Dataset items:
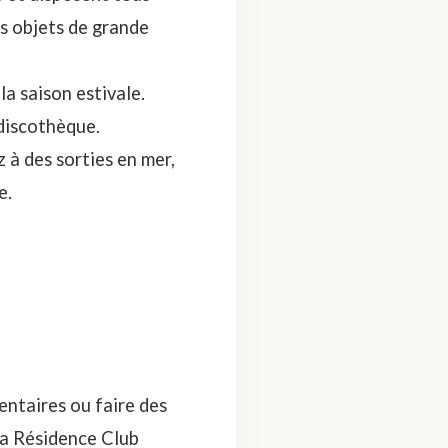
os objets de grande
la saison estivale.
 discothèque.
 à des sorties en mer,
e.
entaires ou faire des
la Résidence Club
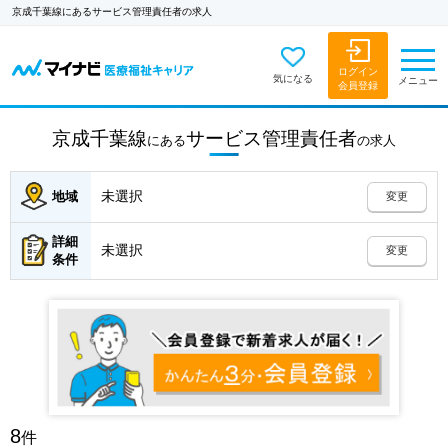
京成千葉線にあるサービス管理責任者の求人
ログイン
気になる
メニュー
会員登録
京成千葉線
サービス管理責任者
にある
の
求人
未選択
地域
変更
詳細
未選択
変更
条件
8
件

**Exercise prompt:** Quote each entry above verbatim and drop the pictures.

**Solved problem:**
os objets de grande
la saison estivale.
 discothèque.
 à des sorties en mer,
e.
entaires ou faire des
la Résidence Club
京成千葉線にあるサービス管理責任者の求人
ログイン
気になる
メニュー
会員登録
京成千葉線
サービス管理責任者
にある
の
求人
未選択
地域
変更
詳細
未選択
変更
条件
8
件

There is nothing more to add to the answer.